Selected text
Clonezilla and DeterLab
This is an analysis of Clonezilla and how it might be integrated into DeterLab as a replacement to the MFS image arrangement we currently have using frisbee to distribute images to Deter nodes. The main motivations behind switching to such a system is that it hopefully is more widely used and, thus, maintained by a number of different projects, and that it might increase the rate at which we can image new nodes, allowing us to bring experiments up more quickly.
About Clonezilla
Clonezilla is a project started by a Taiwanese research lab called the NCHC (National Center for High Performance Computing) as a way to more easily provision their large high performance computing clusters. Development on the project seems to be active with the last major release being 2.1.2-20 released on 3 July 2013.
Clonezilla’s Purpose
On a high level Clonezilla is a system that allows the mass imaging of many systems over multicast through a PXE boot process. Let us go through a scenario in order to explain how this might work.
Let’s say that we have two machines we would like to put a new image on called A and B and a third machine that we are running Clonezilla on called C. In order to allow C to image these machines we must first inform C about these nodes. This is generally done through a setup process whereby C acts as a DHCP server and collects MAC addresses from nodes while they try to PXE boot. In order to do this we must configure A and B to always try to PXE boot and nothing else. Unless A and B are PXE booting every time Clonezilla won’t be able to provision them.

Assigned task A
In the Clonezilla text, which organization started the Clonezilla project?
Assigned task B
Return the passage of the Clonezilla text from "About Clonezilla" to "3 July 2013.", word for word.

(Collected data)
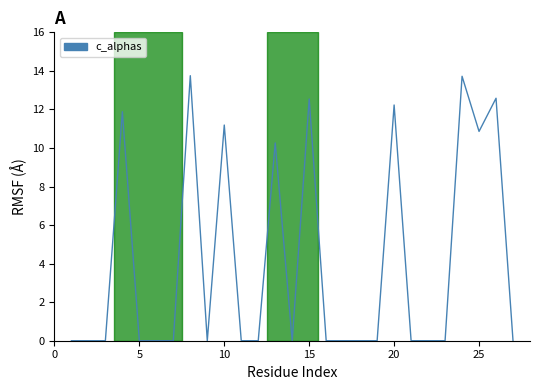

What is the average value?

4.0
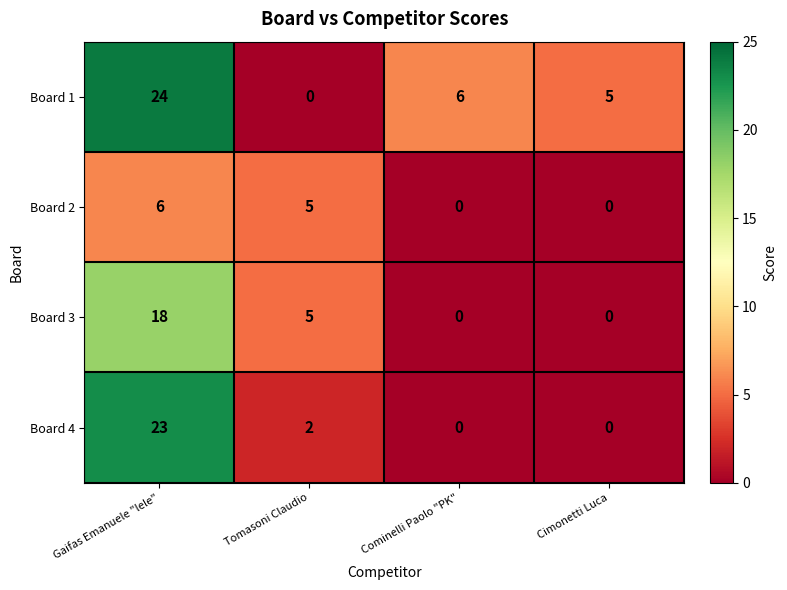

What is the spread (max minus min) of values at Cominelli Paolo "PK"?

6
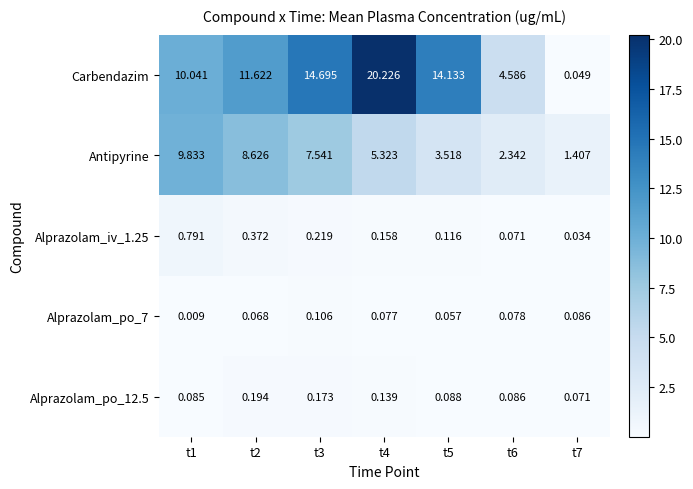

Is the value of Carbendazim at t7 greater than the value of Alprazolam_po_12.5 at t4?

No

Worked solution A
The NCHC (National Center for High Performance Computing), a Taiwanese research lab.

Worked solution B
About Clonezilla
Clonezilla is a project started by a Taiwanese research lab called the NCHC (National Center for High Performance Computing) as a way to more easily provision their large high performance computing clusters. Development on the project seems to be active with the last major release being 2.1.2-20 released on 3 July 2013.